Quando tutto cambia: spiegazione del finale del film di Helen Hunt

Quando tutto cambia, film del 2007 che ha visto il debutto alla regia di Helen Hunt è un lavoro indipendente, autoprodotto, delicato e molto emozionante. Ad affiancare l’attrice, che ha ricoperto anche il ruolo della protagonista, i bravissimi Colin Firth, Bette Midler e Matthew Broderick.

In Quando tutto cambia è la maternità la vera protagonista

Helen Hunt, dopo diversi anni lontana dal grande schermo, ritorna alla regia e per necessità di budget anche come attrice protagonista, mettendo in scena una storia semplice che ha al centro il desiderio di maternità di una donna di 39 anni.
Poi però, nel corso del film, questo desiderio di maternità si spacchetta, si espande e diventa universale: protagonista assoluta del film è la maternità, in tutte le sue forme e le sue espressioni.

C’è April, la sua età, il divorzio dal marito, amico di sempre e i suoi tentativi di rimanere incinta. Ma poi compare anche Bernice, presentatrice televisiva famosa, che le chiede un incontro in cui le dichiara con finta leggerezza di essere la sua madre biologica.
E quando la sua madre adottiva muore improvvisamente lei si ritrova inevitabilmente a confrontarsi con questa donna che l’ha abbandonata.

Ma poi arriva anche Frank, che ha divorziato da poco, ha due figli che non riescono a fare a meno di lui, tanto da dormirci insieme e costringerlo a dormire in macchina mentre loro sono a scuola per non volerli lasciare. Maternità, che ritorna anche in quest’uomo, angioscioso e perso, che infatti incontra in modo naturale April, una donna persa.

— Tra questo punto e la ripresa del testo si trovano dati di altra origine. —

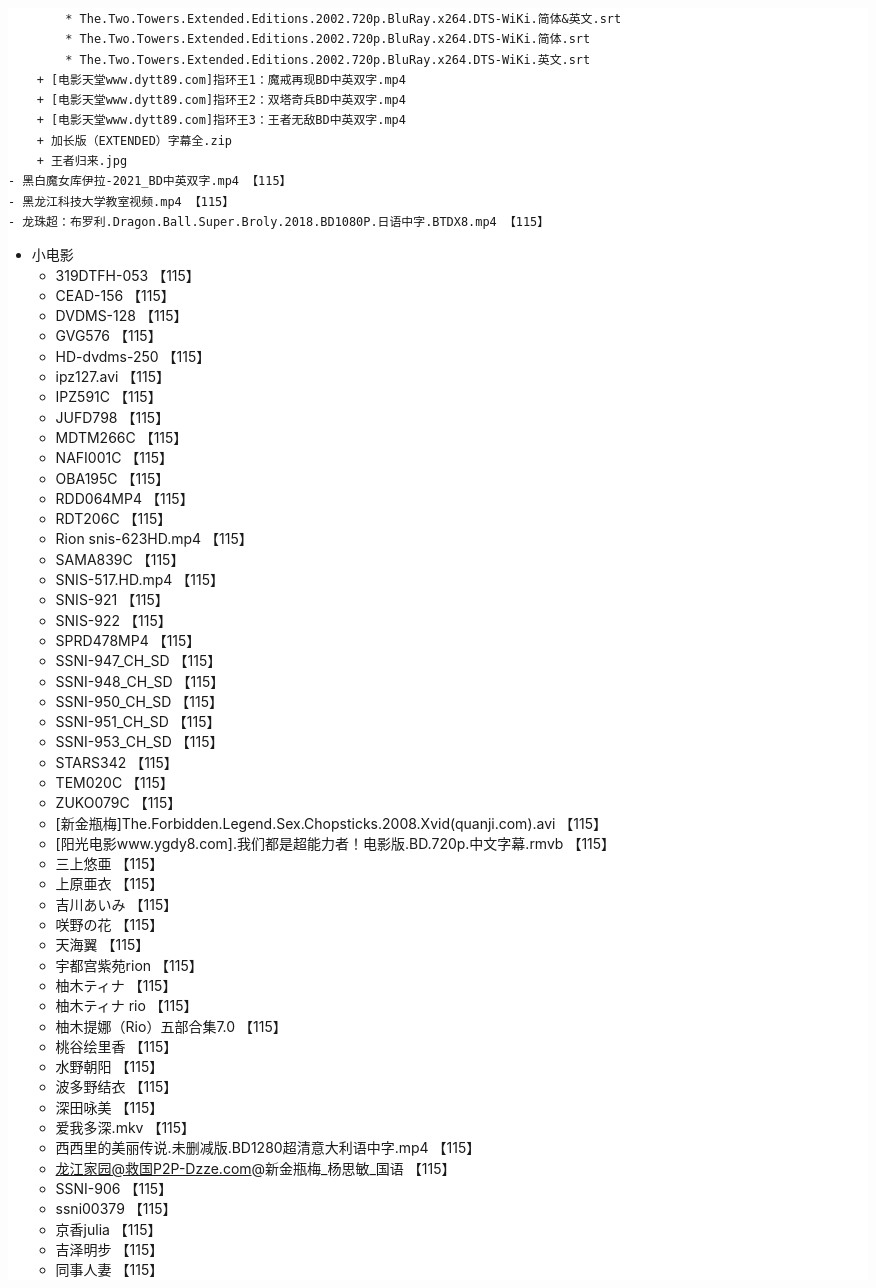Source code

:             * The.Two.Towers.Extended.Editions.2002.720p.BluRay.x264.DTS-WiKi.简体&英文.srt
            * The.Two.Towers.Extended.Editions.2002.720p.BluRay.x264.DTS-WiKi.简体.srt
            * The.Two.Towers.Extended.Editions.2002.720p.BluRay.x264.DTS-WiKi.英文.srt
        + [电影天堂www.dytt89.com]指环王1：魔戒再现BD中英双字.mp4
        + [电影天堂www.dytt89.com]指环王2：双塔奇兵BD中英双字.mp4
        + [电影天堂www.dytt89.com]指环王3：王者无敌BD中英双字.mp4
        + 加长版（EXTENDED）字幕全.zip
        + 王者归来.jpg
    - 黑白魔女库伊拉-2021_BD中英双字.mp4 【115】
    - 黑龙江科技大学教室视频.mp4 【115】
    - 龙珠超：布罗利.Dragon.Ball.Super.Broly.2018.BD1080P.日语中字.BTDX8.mp4 【115】


        
* 小电影
    - 319DTFH-053 【115】
    - CEAD-156 【115】
    - DVDMS-128 【115】
    - GVG576 【115】
    - HD-dvdms-250 【115】
    - ipz127.avi 【115】
    - IPZ591C 【115】
    - JUFD798 【115】
    - MDTM266C 【115】
    - NAFI001C 【115】
    - OBA195C 【115】
    - RDD064MP4 【115】
    - RDT206C 【115】
    - Rion snis-623HD.mp4 【115】
    - SAMA839C 【115】
    - SNIS-517.HD.mp4 【115】
    - SNIS-921 【115】
    - SNIS-922 【115】
    - SPRD478MP4 【115】
    - SSNI-947_CH_SD 【115】
    - SSNI-948_CH_SD 【115】
    - SSNI-950_CH_SD 【115】
    - SSNI-951_CH_SD 【115】
    - SSNI-953_CH_SD 【115】
    - STARS342 【115】
    - TEM020C 【115】
    - ZUKO079C 【115】
    - [新金瓶梅]The.Forbidden.Legend.Sex.Chopsticks.2008.Xvid(quanji.com).avi 【115】
    - [阳光电影www.ygdy8.com].我们都是超能力者！电影版.BD.720p.中文字幕.rmvb 【115】
    - 三上悠亜 【115】
    - 上原亜衣 【115】
    - 吉川あいみ 【115】
    - 咲野の花 【115】
    - 天海翼 【115】
    - 宇都宫紫苑rion 【115】
    - 柚木ティナ 【115】
    - 柚木ティナ rio 【115】
    - 柚木提娜（Rio）五部合集7.0 【115】
    - 桃谷绘里香 【115】
    - 水野朝阳 【115】
    - 波多野结衣 【115】
    - 深田咏美 【115】
    - 爱我多深.mkv 【115】
    - 西西里的美丽传说.未删减版.BD1280超清意大利语中字.mp4 【115】
    - 龙江家园@救国P2P-Dzze.com@新金瓶梅_杨思敏_国语 【115】
    - SSNI-906 【115】
    - ssni00379 【115】
    - 京香julia 【115】
    - 吉泽明步 【115】
    - 同事人妻 【115】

Quando tutto cambia: un finale in linea con lo stile delicato del film

In tutta questa narrazione, rispettosa e tenera, il film si conclude con un finale dallo stile perfettamente coerente, che, inaspettatamente, mette in evidenza una grande evoluzione di tutti i personaggi, in particolare di April.
April affronta il suo dolore di non riuscire ad avere figli e respinge all’inizio l’ipotesi dell’adozione. Perchè lei stessa, adottata, ha sempre pansato che sua madre guardasse il fratello, figlio biologico invece, in modo diverso, più profondo e intimo.
Questo è quello che veramente la blocca e questo è quello che deve affrontare e che affronta nel film, con l’aiuto inconsapevole di questi personaggi surreali attorno a lei, in primis la madre ritrovata e Frank.

Nel finale, tutto torna. Tutto viene cucito con quel filo che passa attraverso i personaggi sin dall’inizio: il filo della dignità, il filo delle emozioni contenute e riservate in un angolo, perché esprimerle per quello che sono sarebbe troppo doloroso. Sarebbe troppo doloroso per April decidere di adottare dal momento in cui crede erroneamente che lì manchi il vero legame materno che le è mancato tutta la vita, come sarebbe doloroso per Bernice mettere da parte la sua ironia e la sua leggerezza per affrontare tutte le sue colpe.

E tutto torna con un lieto fine, che rende questo film ancora più bello, anche se molto sottovalutato e ancora più evocativo nel suo calore materno. Ci emozioniamo nel finale, con un sorriso stampato sulle labbra, che ci fa pensare che alla fine un po’ di serenità poi arriva per tutti.